New York Attorney General Eric Schneidermann issued a statement on the matter, saying:
Despite the company’s incidental production of approximately 60 documents bearing the ‘Wayne Tracker’ email address, neither Exxon nor its counsel have ever disclosed that this separate email account was a vehicle for Mr Tillerson’s relevant communications at Exxon, and no documents appear to have been collected from this email account.
Exxon Mobil has already tried to cover their tracks by not including the sixty e-mails associated with “Wayne Tracker” when corruption investigators subpoenaed documents relevant to the climate change scandal.

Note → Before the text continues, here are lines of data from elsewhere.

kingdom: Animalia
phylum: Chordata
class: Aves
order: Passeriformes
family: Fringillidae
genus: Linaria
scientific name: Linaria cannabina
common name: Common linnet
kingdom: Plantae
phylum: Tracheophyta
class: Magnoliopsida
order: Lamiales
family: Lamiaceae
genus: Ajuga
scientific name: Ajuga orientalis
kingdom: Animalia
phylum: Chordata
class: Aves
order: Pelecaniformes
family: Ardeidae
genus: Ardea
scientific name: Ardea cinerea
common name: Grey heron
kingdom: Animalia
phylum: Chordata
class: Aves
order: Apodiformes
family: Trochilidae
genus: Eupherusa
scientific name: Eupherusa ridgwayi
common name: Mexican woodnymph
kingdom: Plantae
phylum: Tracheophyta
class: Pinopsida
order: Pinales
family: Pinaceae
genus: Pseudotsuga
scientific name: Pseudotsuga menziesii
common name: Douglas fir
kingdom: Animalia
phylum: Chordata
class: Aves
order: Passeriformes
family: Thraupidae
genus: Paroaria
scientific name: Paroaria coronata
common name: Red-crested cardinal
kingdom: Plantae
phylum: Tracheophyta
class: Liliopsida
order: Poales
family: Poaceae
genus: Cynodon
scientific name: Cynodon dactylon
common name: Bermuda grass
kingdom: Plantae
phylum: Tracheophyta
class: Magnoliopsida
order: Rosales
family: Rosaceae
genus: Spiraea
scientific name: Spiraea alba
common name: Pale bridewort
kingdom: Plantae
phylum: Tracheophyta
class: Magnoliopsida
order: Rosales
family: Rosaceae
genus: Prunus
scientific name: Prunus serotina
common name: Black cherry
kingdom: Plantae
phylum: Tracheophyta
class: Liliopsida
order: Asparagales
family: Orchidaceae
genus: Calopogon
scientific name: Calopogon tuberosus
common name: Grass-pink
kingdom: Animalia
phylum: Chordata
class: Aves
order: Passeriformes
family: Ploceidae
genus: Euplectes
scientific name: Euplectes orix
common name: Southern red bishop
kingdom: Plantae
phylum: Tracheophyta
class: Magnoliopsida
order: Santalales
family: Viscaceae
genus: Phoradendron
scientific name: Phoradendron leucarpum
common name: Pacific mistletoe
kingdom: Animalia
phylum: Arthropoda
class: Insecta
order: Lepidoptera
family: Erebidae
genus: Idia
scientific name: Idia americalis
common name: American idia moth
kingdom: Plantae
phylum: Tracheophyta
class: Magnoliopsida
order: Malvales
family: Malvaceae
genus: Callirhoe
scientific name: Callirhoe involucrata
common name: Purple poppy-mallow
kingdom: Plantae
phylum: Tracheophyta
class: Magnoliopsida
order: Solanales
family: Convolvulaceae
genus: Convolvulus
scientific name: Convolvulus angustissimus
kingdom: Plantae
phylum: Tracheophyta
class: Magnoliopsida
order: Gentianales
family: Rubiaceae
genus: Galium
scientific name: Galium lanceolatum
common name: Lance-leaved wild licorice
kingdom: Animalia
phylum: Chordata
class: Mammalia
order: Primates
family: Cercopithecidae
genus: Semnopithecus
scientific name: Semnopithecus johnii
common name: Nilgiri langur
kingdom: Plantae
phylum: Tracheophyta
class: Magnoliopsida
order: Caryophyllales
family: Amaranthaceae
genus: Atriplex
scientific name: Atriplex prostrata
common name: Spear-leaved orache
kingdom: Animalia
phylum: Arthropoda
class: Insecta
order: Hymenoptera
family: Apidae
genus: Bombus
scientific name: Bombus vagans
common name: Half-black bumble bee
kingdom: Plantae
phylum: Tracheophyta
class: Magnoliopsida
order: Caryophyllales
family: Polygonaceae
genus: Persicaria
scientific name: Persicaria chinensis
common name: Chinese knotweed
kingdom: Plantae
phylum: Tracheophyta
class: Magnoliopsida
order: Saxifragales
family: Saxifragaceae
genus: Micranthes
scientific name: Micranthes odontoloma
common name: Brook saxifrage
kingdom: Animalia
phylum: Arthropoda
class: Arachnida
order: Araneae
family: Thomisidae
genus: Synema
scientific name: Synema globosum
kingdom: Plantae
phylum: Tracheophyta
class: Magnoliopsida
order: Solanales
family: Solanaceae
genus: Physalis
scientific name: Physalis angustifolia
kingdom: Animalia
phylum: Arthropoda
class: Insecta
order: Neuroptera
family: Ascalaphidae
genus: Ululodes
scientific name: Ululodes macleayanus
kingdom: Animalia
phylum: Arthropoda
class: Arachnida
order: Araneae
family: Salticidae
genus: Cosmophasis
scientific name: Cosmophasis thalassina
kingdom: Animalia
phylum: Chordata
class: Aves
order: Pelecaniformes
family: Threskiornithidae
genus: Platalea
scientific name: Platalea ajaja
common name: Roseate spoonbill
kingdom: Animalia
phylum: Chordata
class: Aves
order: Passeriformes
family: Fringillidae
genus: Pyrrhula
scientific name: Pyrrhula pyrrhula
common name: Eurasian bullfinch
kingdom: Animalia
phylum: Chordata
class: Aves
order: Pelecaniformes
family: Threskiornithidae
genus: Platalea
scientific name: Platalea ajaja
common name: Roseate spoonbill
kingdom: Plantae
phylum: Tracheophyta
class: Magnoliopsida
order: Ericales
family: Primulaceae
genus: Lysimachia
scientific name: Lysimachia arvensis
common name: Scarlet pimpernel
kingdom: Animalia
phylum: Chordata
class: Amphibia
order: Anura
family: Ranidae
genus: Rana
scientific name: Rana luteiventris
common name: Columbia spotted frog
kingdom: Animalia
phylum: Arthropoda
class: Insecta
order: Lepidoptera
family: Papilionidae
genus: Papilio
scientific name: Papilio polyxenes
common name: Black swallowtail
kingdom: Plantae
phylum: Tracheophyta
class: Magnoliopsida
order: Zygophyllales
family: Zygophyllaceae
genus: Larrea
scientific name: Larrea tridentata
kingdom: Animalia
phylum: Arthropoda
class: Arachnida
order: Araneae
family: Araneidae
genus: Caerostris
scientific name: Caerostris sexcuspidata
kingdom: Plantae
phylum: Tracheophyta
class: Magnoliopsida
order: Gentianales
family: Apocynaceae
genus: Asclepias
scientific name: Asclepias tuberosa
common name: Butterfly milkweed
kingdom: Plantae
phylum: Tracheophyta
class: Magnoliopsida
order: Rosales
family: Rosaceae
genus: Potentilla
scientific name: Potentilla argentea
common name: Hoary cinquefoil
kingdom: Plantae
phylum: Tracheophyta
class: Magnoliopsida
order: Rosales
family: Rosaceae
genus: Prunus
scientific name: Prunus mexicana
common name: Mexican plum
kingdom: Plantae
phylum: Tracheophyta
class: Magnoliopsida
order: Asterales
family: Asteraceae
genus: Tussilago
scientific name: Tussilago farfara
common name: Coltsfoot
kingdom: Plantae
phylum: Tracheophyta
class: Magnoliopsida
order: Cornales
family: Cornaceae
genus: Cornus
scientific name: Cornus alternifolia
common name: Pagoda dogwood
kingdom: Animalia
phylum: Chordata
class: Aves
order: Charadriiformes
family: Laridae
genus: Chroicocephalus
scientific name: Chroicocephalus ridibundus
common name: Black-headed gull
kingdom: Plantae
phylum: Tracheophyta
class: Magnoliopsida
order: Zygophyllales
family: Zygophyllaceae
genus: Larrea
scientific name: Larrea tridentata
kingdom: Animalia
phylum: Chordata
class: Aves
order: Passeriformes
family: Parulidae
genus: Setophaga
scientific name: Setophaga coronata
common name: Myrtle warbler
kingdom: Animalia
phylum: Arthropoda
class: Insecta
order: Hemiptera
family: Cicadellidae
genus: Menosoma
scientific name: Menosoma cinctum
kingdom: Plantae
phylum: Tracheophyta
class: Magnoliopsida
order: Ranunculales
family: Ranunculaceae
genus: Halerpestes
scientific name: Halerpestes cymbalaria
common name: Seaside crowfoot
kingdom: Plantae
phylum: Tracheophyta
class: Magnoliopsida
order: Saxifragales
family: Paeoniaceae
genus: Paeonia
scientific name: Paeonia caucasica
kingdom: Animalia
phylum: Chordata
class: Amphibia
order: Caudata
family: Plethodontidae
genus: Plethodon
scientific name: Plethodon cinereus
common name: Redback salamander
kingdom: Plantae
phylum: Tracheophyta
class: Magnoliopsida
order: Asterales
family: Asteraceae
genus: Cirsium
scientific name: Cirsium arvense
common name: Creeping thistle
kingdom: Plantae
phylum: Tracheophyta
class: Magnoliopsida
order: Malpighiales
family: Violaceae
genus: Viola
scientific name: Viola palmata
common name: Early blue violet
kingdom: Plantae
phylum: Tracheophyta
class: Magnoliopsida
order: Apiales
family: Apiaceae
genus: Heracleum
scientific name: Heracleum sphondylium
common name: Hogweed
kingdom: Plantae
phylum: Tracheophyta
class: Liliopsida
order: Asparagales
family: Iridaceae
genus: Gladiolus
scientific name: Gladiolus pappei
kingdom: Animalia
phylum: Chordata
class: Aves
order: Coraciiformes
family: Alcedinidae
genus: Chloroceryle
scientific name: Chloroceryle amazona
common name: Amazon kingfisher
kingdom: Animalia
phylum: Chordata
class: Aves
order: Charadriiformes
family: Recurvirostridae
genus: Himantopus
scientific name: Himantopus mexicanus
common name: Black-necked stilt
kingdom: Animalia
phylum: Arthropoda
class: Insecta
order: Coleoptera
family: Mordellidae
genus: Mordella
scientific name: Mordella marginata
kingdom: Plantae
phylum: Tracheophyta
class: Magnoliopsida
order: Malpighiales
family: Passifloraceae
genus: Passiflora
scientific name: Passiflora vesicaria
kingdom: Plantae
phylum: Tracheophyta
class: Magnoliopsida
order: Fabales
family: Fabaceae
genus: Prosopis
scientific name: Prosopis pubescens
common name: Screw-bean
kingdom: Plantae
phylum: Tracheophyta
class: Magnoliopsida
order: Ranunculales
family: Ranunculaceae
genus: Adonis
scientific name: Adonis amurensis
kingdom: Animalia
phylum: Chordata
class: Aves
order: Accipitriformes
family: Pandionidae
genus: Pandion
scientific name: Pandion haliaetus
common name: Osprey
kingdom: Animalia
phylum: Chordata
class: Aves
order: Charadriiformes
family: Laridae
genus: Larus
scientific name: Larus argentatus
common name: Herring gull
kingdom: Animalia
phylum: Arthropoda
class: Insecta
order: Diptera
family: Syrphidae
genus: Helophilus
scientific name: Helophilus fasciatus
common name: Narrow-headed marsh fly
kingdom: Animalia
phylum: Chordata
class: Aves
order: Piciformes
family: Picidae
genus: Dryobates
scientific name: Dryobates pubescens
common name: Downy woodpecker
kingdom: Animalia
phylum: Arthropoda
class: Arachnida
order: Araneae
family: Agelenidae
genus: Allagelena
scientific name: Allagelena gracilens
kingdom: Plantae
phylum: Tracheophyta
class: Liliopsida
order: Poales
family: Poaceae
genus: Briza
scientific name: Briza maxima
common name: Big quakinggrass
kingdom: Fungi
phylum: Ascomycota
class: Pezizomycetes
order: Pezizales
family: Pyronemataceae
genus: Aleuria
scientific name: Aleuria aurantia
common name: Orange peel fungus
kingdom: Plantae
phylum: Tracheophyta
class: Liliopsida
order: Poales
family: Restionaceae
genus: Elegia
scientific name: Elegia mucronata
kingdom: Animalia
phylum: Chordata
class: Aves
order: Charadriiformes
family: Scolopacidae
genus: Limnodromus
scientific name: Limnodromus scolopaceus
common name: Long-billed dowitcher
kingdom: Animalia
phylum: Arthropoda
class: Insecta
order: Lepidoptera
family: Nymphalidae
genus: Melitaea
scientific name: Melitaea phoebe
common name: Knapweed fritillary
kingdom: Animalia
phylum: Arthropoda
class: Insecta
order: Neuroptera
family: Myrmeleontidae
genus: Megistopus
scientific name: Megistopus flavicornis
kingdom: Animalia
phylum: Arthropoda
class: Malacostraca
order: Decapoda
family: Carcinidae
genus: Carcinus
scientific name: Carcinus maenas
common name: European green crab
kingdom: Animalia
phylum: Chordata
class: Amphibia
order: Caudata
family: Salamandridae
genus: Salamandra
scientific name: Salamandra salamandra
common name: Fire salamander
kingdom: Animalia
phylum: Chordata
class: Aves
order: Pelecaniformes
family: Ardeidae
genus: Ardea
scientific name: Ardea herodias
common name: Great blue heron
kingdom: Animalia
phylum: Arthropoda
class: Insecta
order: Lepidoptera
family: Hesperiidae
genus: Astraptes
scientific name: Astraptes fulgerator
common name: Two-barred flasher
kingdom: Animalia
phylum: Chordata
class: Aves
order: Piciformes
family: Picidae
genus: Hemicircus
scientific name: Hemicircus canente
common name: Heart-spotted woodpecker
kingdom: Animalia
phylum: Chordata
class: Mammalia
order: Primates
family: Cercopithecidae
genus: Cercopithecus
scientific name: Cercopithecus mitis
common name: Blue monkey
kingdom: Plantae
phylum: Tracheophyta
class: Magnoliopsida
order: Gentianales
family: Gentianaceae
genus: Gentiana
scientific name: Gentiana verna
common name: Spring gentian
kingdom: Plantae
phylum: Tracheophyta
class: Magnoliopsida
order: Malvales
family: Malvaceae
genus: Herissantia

Questions are now being raised about what the company knew about the damaging effects of fossil fuels on the environment and when.
Republicans are trying to derail the investigation into Exxon Mobil on the grounds that it seeks to silence scientists who dispute that climate change is caused primarily by humans. If it turns out that the company knew about the dangers of climate change and deliberately tried to hide them there will be serious repercussions, not least for Exxon Mobil’s reputation.
Trump has no problem employing corrupt businessmen. There is a very good reason why Tillerson would use a fake name: he and Exxon Mobil knew how bad the company’s business practices were affecting the environment, and they needed a degree of deniability when discussing climate change, the cause of which is almost certainly mostly as a result of humans.
If the Secretary of State is willing to hide his identity to protect himself from allegations he knowingly destroyed the planet, what else is he willing to hide? The Trump administration’s only degree of transparency comes through unauthorized leaks. Tillerson will surely keep the State Department shrouded in mystery.